Lastly, we compared our algorithm with the #maximize statement of clingo on the brave MPE task for the gold dataset. As before, we generate a set of programs with random probabilities and a set of programs with all the probabilities set to 0.5. For a fair comparison, we set all the elements of the minimal set of atoms to be true in the program that will use the clingo statement and we add the constraint imposing that the query must be true. We ran two tests: one that outputs only one brave MPE state (even if there may be more) and one that outputs all the states, by using the flag –opt-mode=optN. We only considered the naive encoding, since the improved one is order of magnitude faster than the other and than our tool. For example, with 30 probabilistic facts and the improved encoding, the result is computed in a fraction of a second. Results in Fig. 3a show that the execution time for the computation of the brave MPE state oscillates when we want only one solution when probabilities are all equals. The computation of all the solutions when the probabilities are all set to 0.5 is the fastest one. For random probabilities, in both cases (the two curves overlap) the programs of size larger than 12 give a memory error. Figure 3b shows that clingo’s #maximize statement is slower than our algorithm but it can handle larger instances when we want to compute all the solutions of the brave MPE task when all the probabilities of the states are equal (red and yellow curves). This may be due to a better memory management of the program and a possibly better search strategy.

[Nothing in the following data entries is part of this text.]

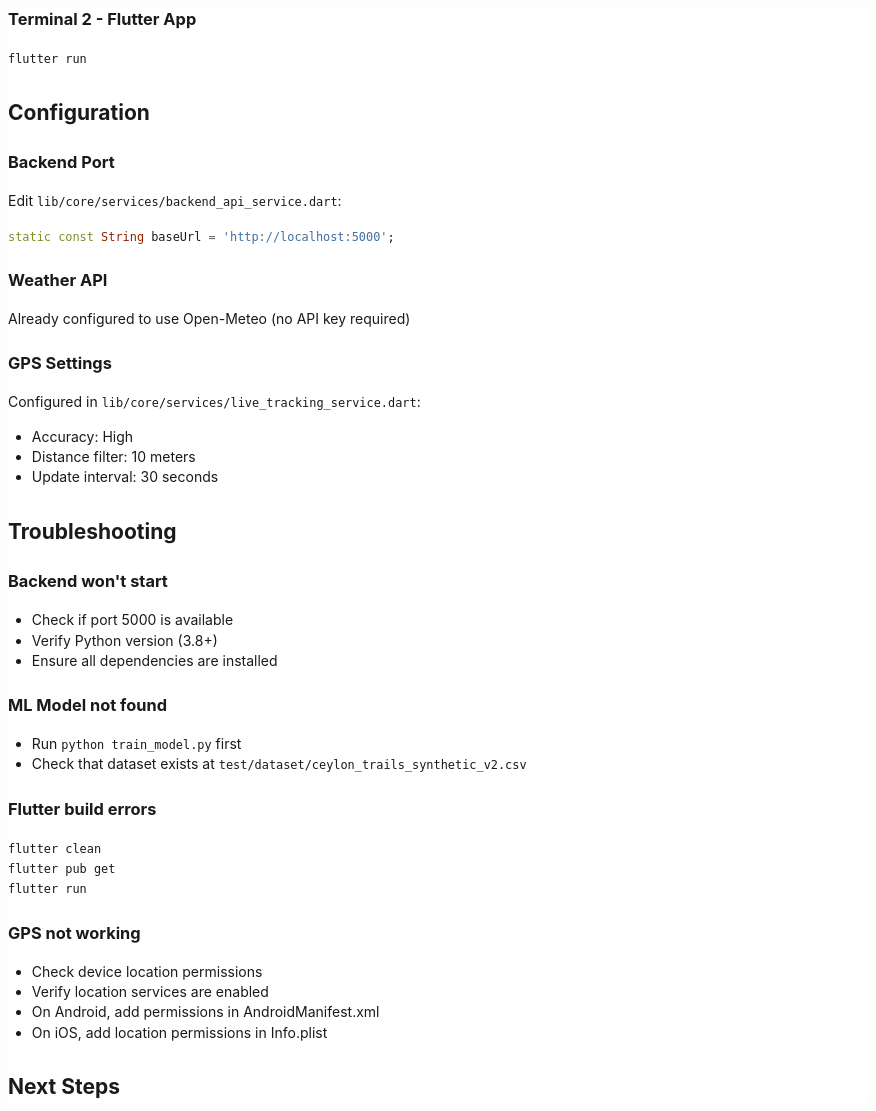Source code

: ### Terminal 2 - Flutter App
```bash
flutter run
```

## Configuration

### Backend Port
Edit `lib/core/services/backend_api_service.dart`:
```dart
static const String baseUrl = 'http://localhost:5000';
```

### Weather API
Already configured to use Open-Meteo (no API key required)

### GPS Settings
Configured in `lib/core/services/live_tracking_service.dart`:
- Accuracy: High
- Distance filter: 10 meters
- Update interval: 30 seconds

## Troubleshooting

### Backend won't start
- Check if port 5000 is available
- Verify Python version (3.8+)
- Ensure all dependencies are installed

### ML Model not found
- Run `python train_model.py` first
- Check that dataset exists at `test/dataset/ceylon_trails_synthetic_v2.csv`

### Flutter build errors
```bash
flutter clean
flutter pub get
flutter run
```

### GPS not working
- Check device location permissions
- Verify location services are enabled
- On Android, add permissions in AndroidManifest.xml
- On iOS, add location permissions in Info.plist

## Next Steps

Moreover, the computation of 1 MPE state in clingo (blue curve) stops for the time limit, rather than the memory limit as the others.

Fig. 1.
figure 1

Results for cautious and brave MAP and MPE tasks for the gold and smoke datasets in terms of inference time as the program size (number of probabilistic facts) increases.

Fig. 2.
figure 2

Comparisons between the two gold dataset versions.

Fig. 3.
figure 3

Results for the brave MPE task computed with clingo’s #maximize statement using the naive encoding and comparison with our algorithm. ‘1’ means that we compute only 1 solution while ‘all’ means that we compute all the solutions.

6 Conclusions

In this paper, we proposed the concepts of cautious and brave MAP/MPE inference in probabilistic answer set programming and developed an algorithm to solve these tasks. We ran some experiments on multiple datasets and we obtained that, generally, cautious MAP/MPE is slower than brave MAP/MPE, due to the necessity to enumerate all the possible answer sets needed to compute the lower probability. We also proposed two alternative encodings for the brave MPE task and compare the clingo #maximize statement with our approach. The encoding that does not require the enumeration of all the answer sets is order of magnitude faster than the other and than our tool. However, if we consider the naive encoding, when all the probabilities are set to 0.5, clingo is slower than our algorithm but it seems to be able to solve larger instances with less memory requirements. In the future, we plan to test other ASP solvers such as WASP [1, 2], adopt approximate algorithms based on sampling [6, 7], and consider the concept of abduction [4] in PASP.